**Excerpt to read**:
# # #
Not every Broadway musical has or needs an overture and yet, as a lover of these pieces, I am always somewhat disheartened when I run my eyes down the track list on an original-cast CD and find no overture listed. A show overture raises the audience's adrenaline and expectations; it is hoped the latter won't be disappointed once the curtain rises. Musicals from the '60's onward were nearly as likely not to have a formal overture as to have one; those of us for whom the overture is truly the foyer to the mansion of the score should thank Strouse and his orchestrators for crafting such exquisite ones.

*Additional links:*
Overture to _Bye Bye Birdie_: 




Overture to _Annie_: 




Overture to _Rags_:


----------



## pianozach

I've musical directed dozens of musicals, and have been in the pit for a hundred more.

*Bye Bye Birdie* is one of my _least_ favorite musicals for several reasons, and, as a consequence, not one of my favorite Overtures.

*Phantom of the Opera* has never impressed me. I don't enjoy Lloyd Webber's compositional "style" that much, although I do love *Jesus Christ Superstar* and *Evita*.

The Overtures to *Funny Girl* (I don't know if I've ever heard it at all) and *Candide* (and I love me some Bernstein) don't really come to mind. But I'll cue them up.
# # #
**Entries provided**:
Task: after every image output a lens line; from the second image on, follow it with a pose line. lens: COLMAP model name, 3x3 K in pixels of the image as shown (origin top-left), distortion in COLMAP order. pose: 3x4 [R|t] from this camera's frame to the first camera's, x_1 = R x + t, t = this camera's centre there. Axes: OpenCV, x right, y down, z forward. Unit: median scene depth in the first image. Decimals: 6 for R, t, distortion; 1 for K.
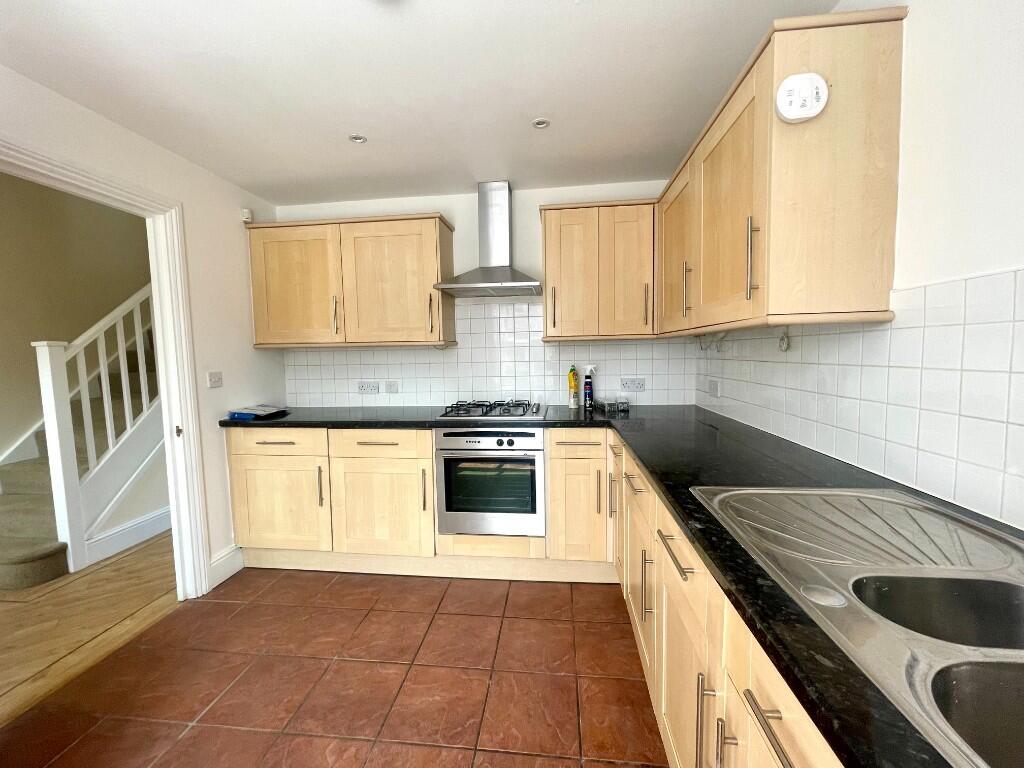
lens RADIAL K [[412.3, 0, 512.0], [0, 412.3, 384.0], [0, 0, 1]] dist [-0.001159, -0.000246]
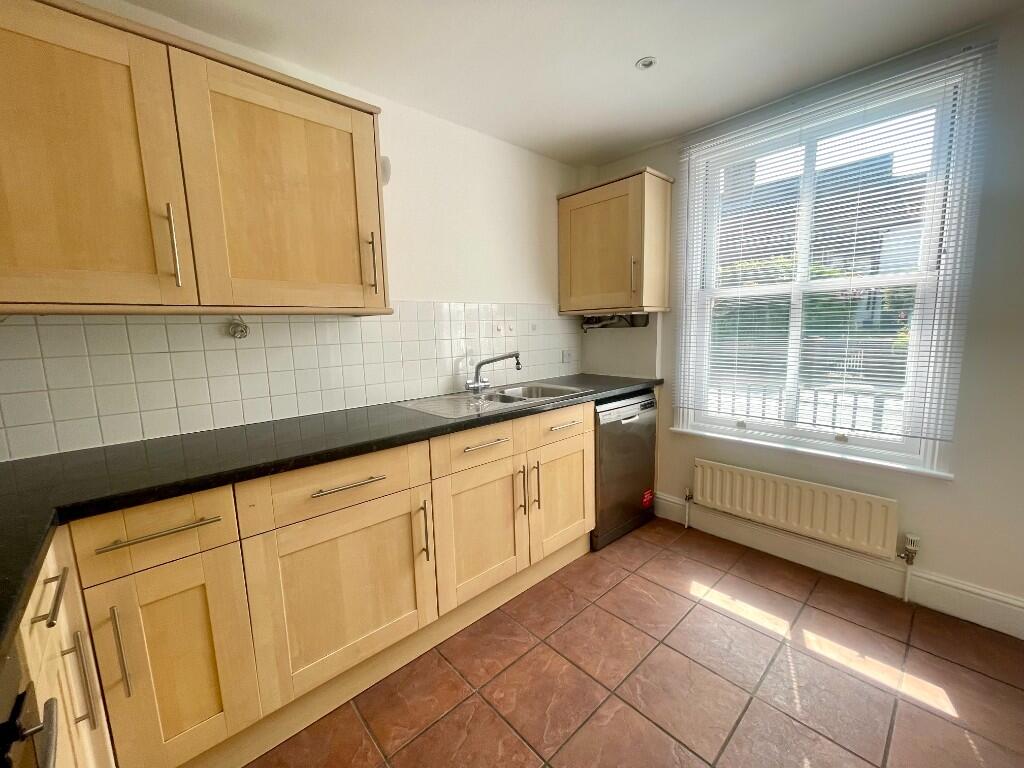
lens RADIAL K [[414.4, 0, 512.0], [0, 414.4, 384.0], [0, 0, 1]] dist [-0.002012, 0.000195]
pose [[-0.754111, -0.050474, 0.654805, -0.358565], [0.090732, 0.979475, 0.179993, -0.065299], [-0.650449, 0.195146, -0.734053, 0.947303]]
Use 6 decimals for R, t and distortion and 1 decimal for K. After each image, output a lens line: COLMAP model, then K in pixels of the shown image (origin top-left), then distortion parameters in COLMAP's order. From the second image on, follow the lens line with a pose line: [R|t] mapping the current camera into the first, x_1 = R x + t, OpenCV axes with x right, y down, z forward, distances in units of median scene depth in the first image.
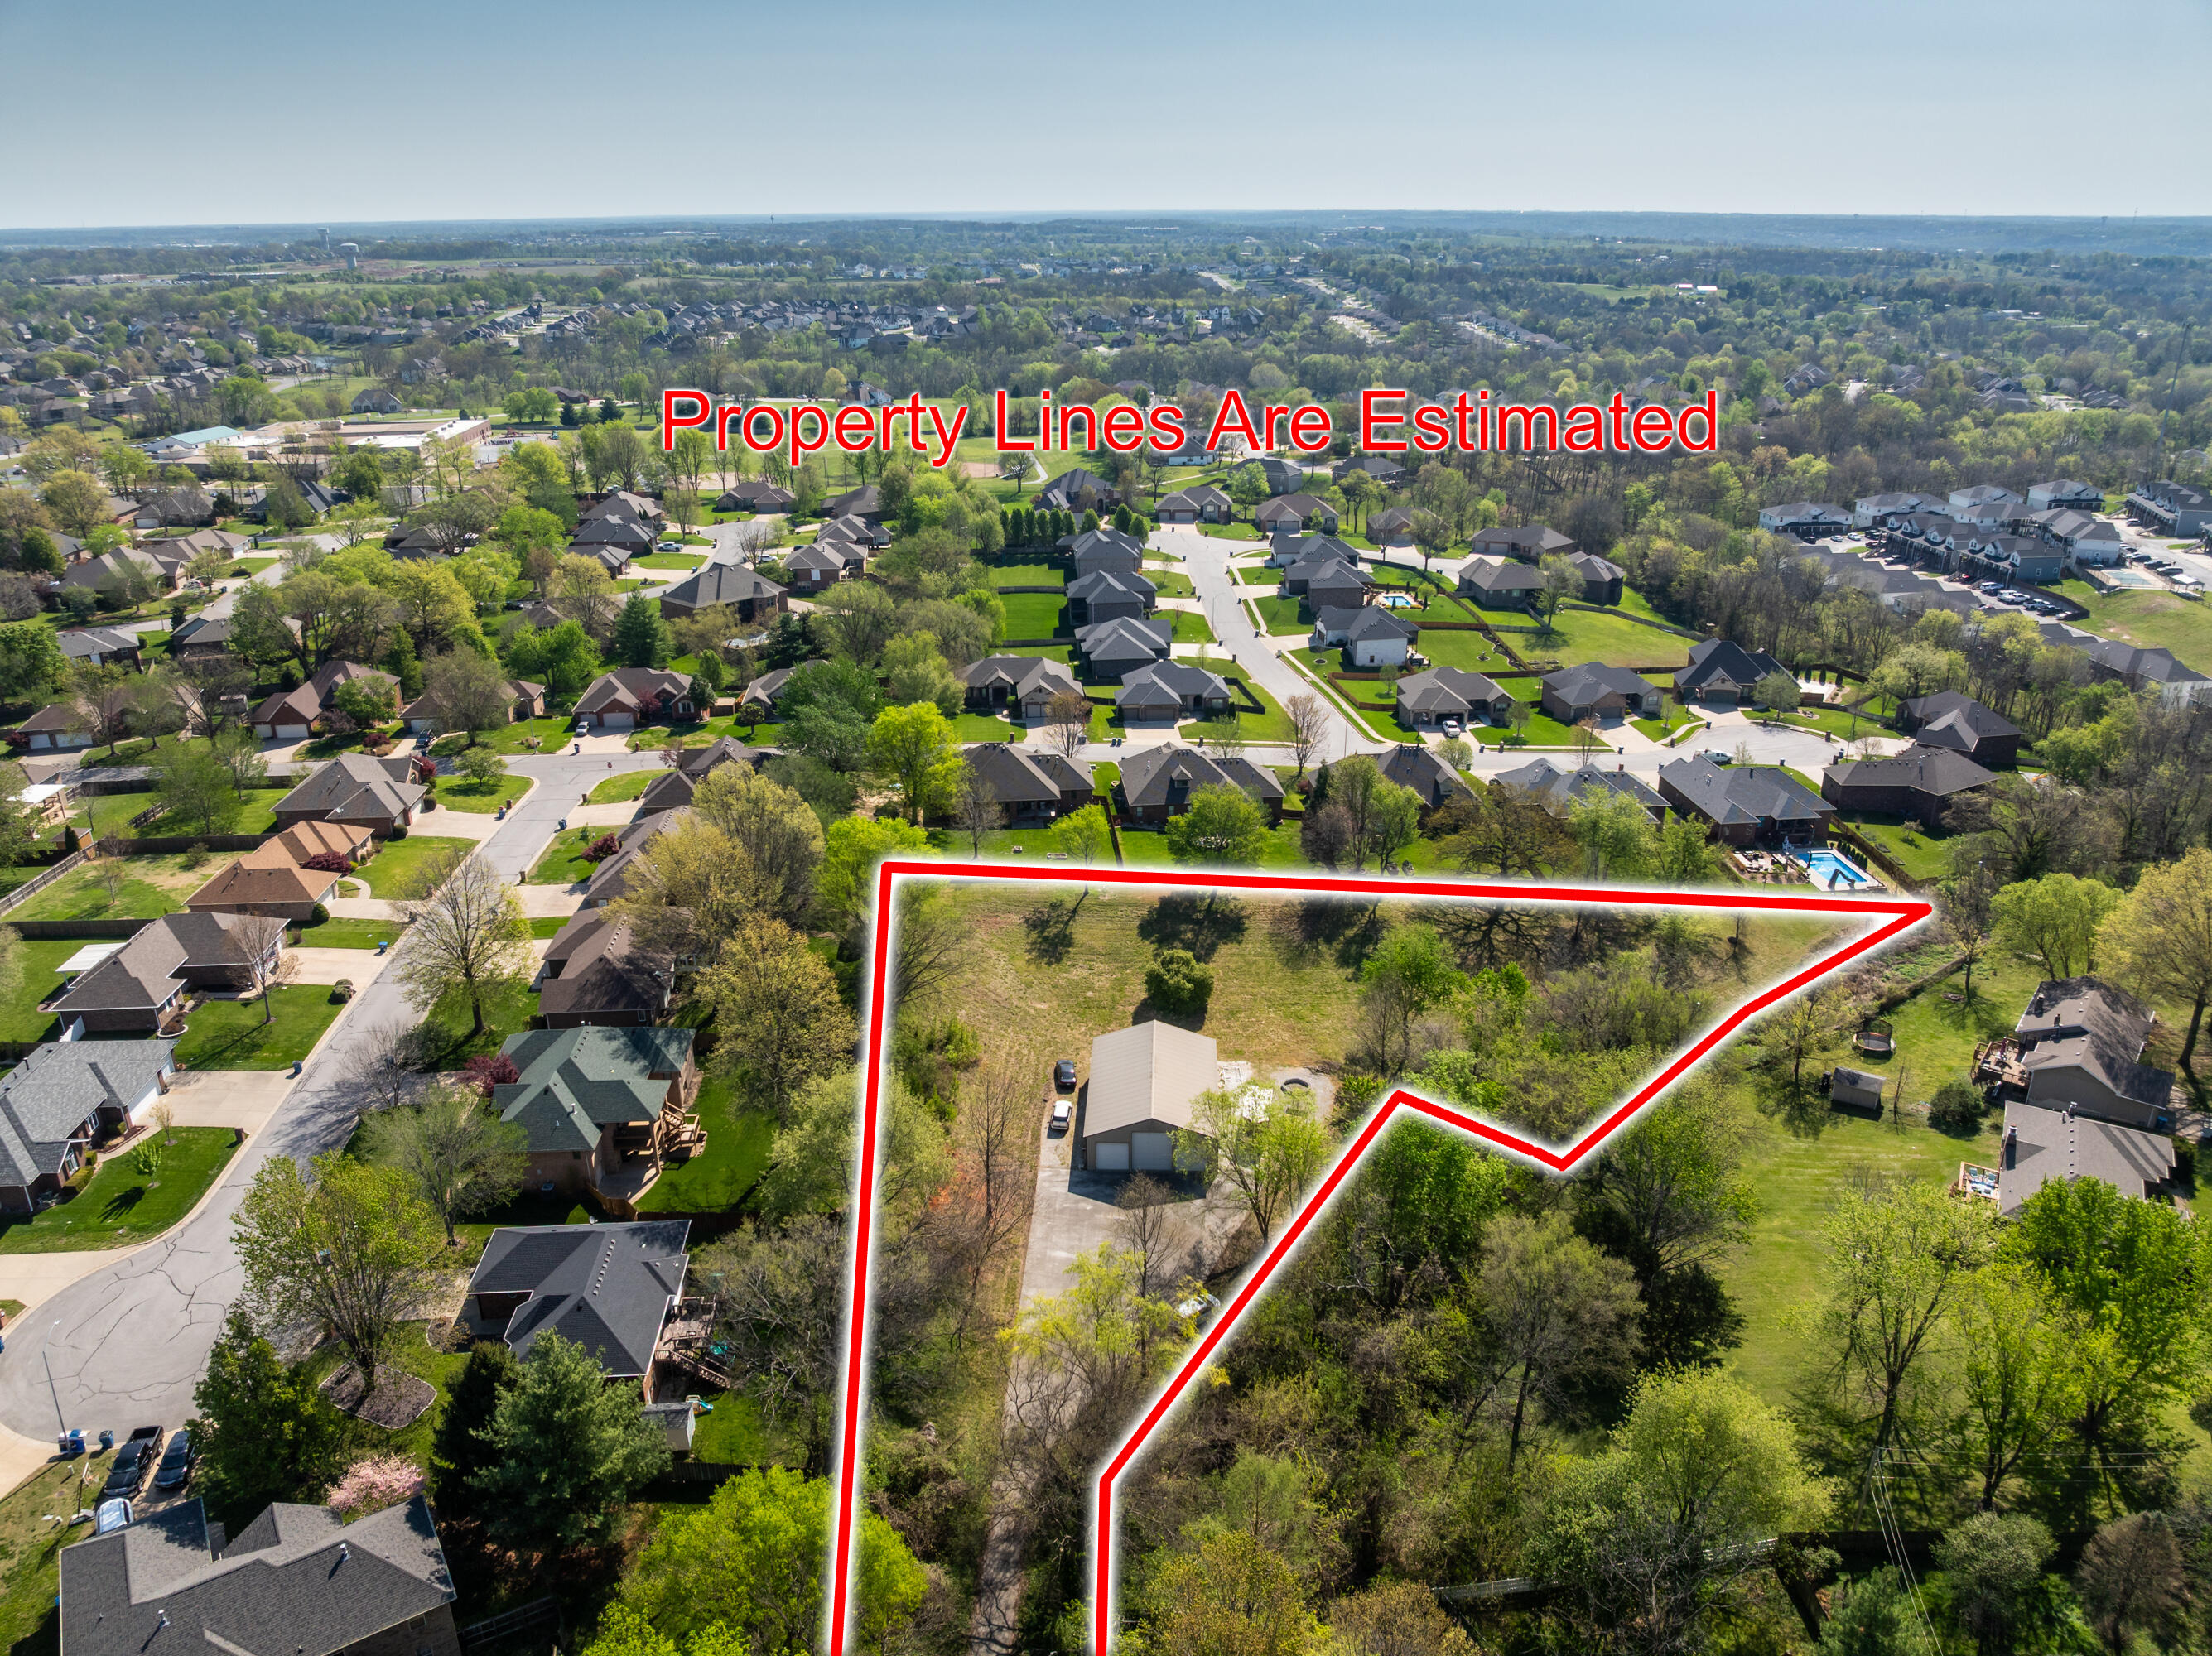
lens RADIAL K [[1507.6, 0, 1106.0], [0, 1507.6, 828.0], [0, 0, 1]] dist [-0.014823, -0.000665]
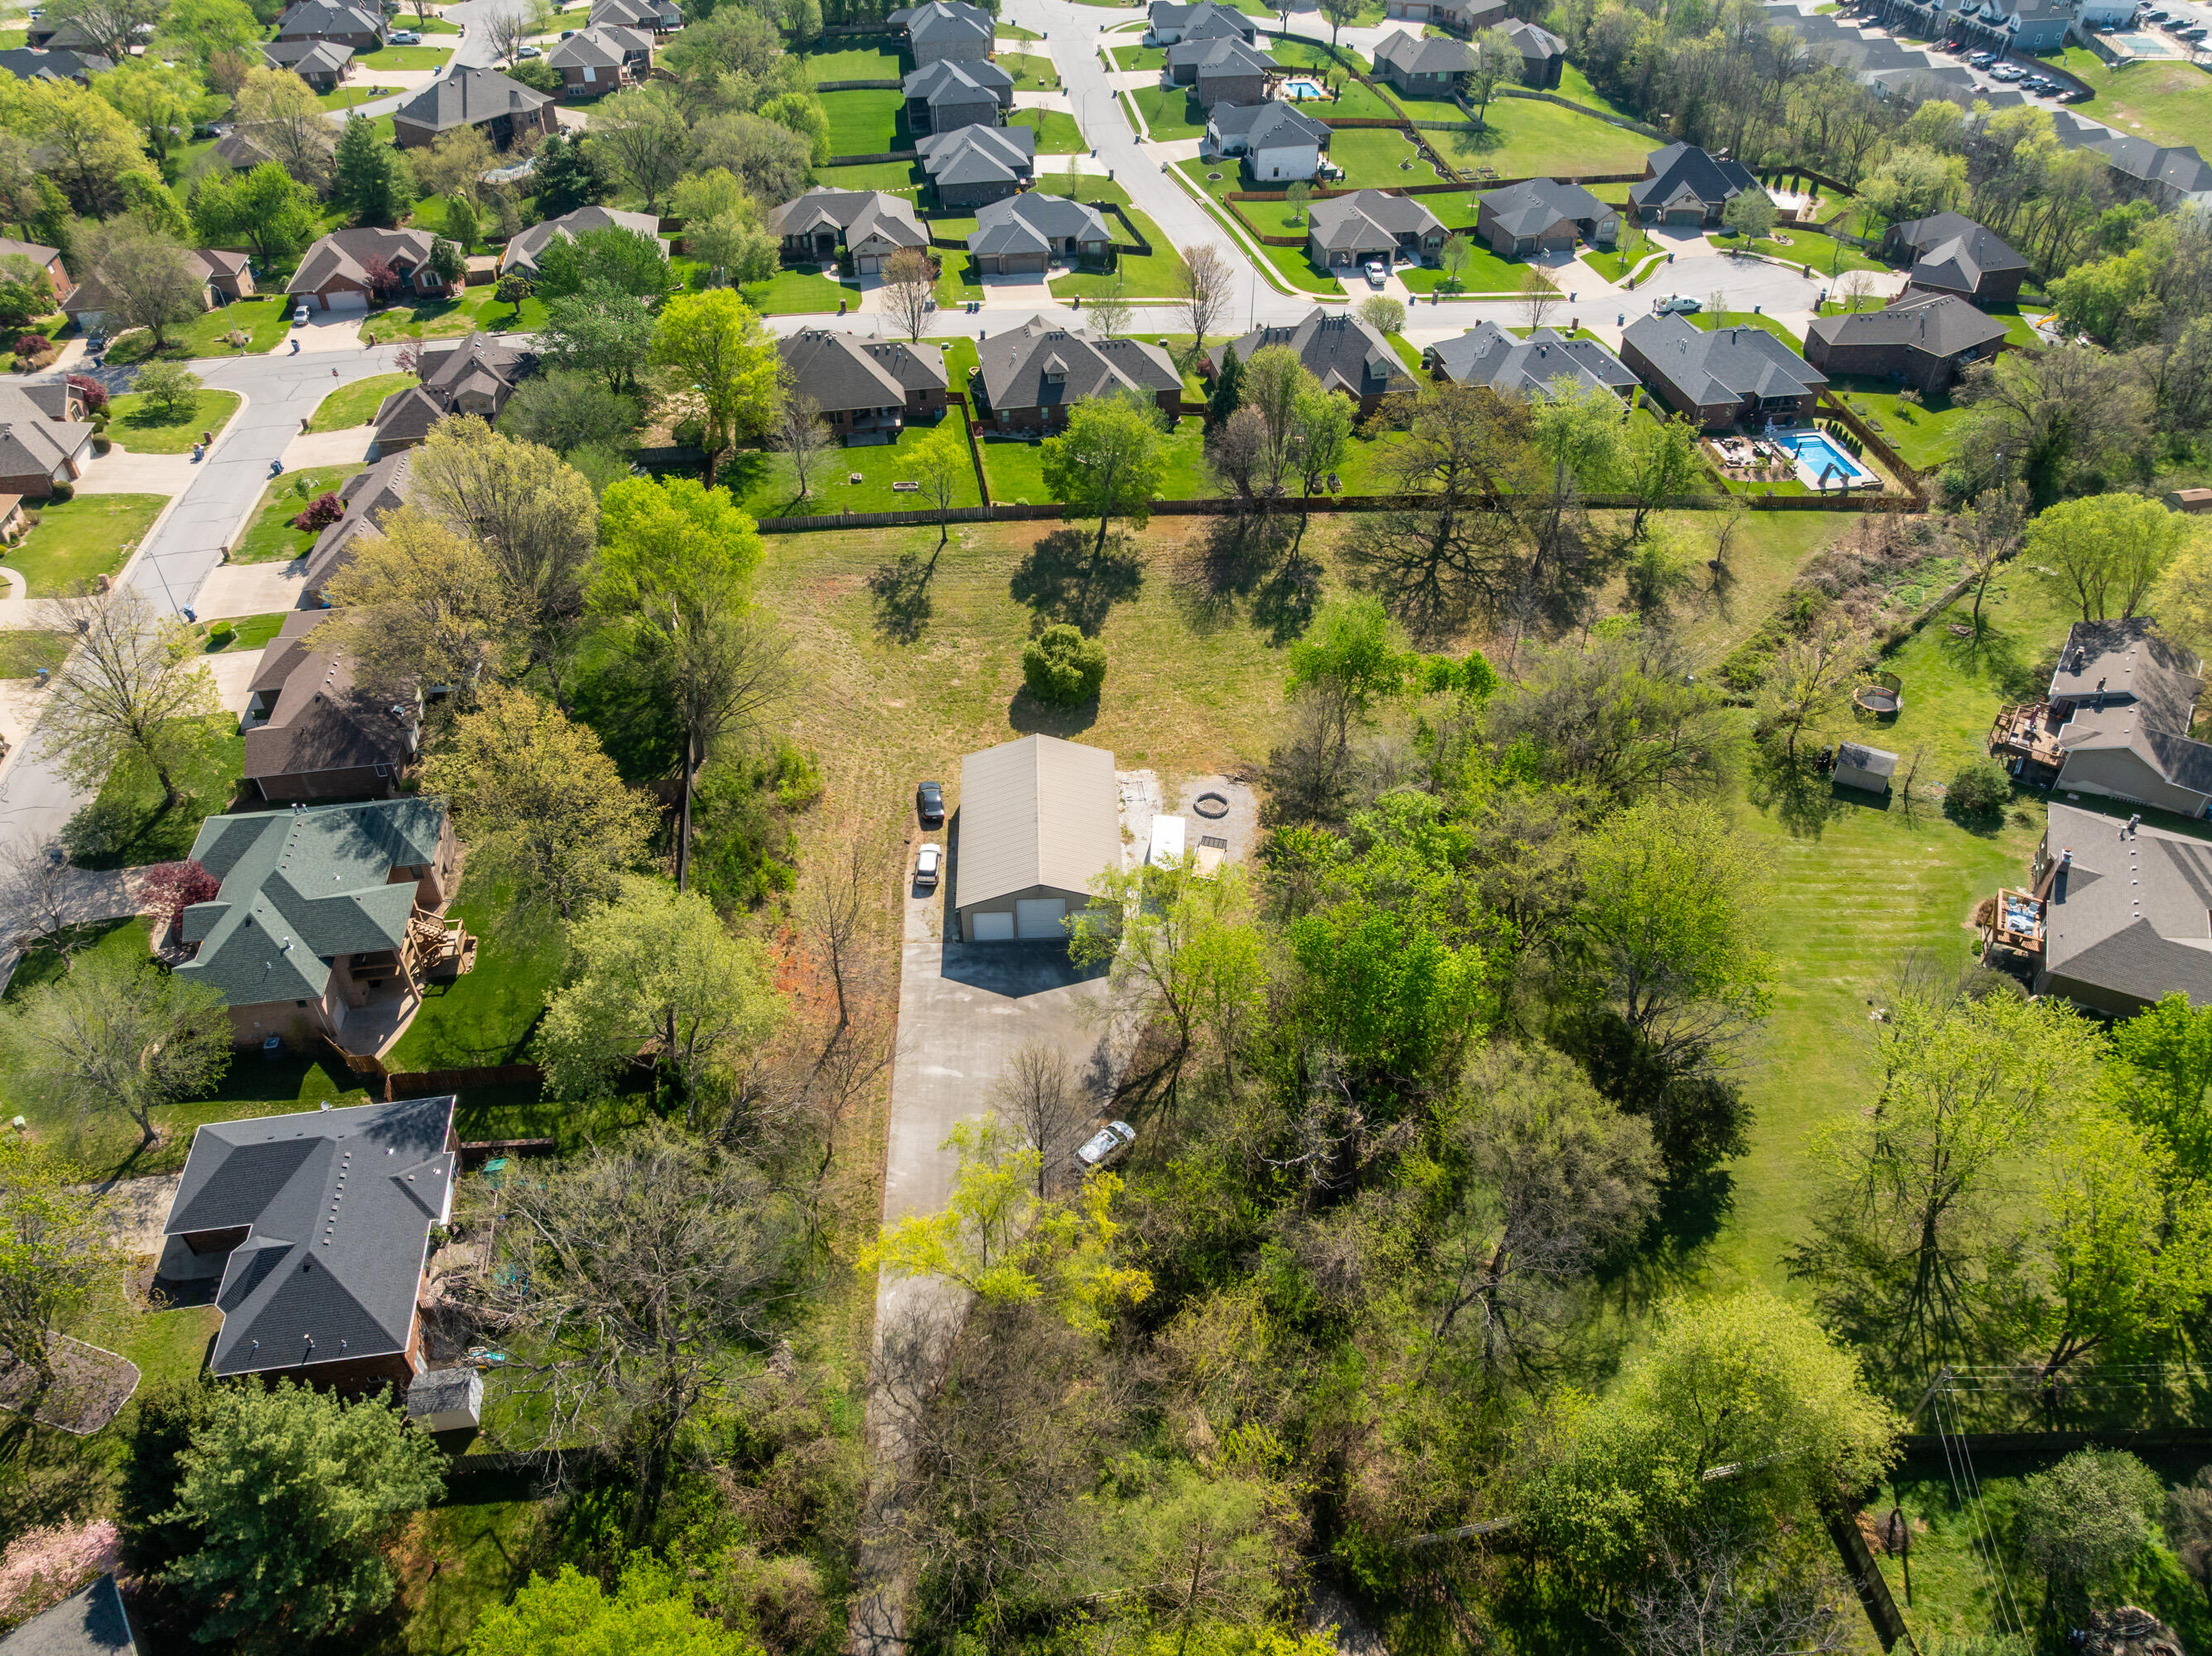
# # #
**Work task**: Write out the passage on Broadway overtures word for word, from "## pianozach" up to and including "cue them up.".

**Answer for this exercise**:
## pianozach

I've musical directed dozens of musicals, and have been in the pit for a hundred more.

*Bye Bye Birdie* is one of my _least_ favorite musicals for several reasons, and, as a consequence, not one of my favorite Overtures.

*Phantom of the Opera* has never impressed me. I don't enjoy Lloyd Webber's compositional "style" that much, although I do love *Jesus Christ Superstar* and *Evita*.

The Overtures to *Funny Girl* (I don't know if I've ever heard it at all) and *Candide* (and I love me some Bernstein) don't really come to mind. But I'll cue them up.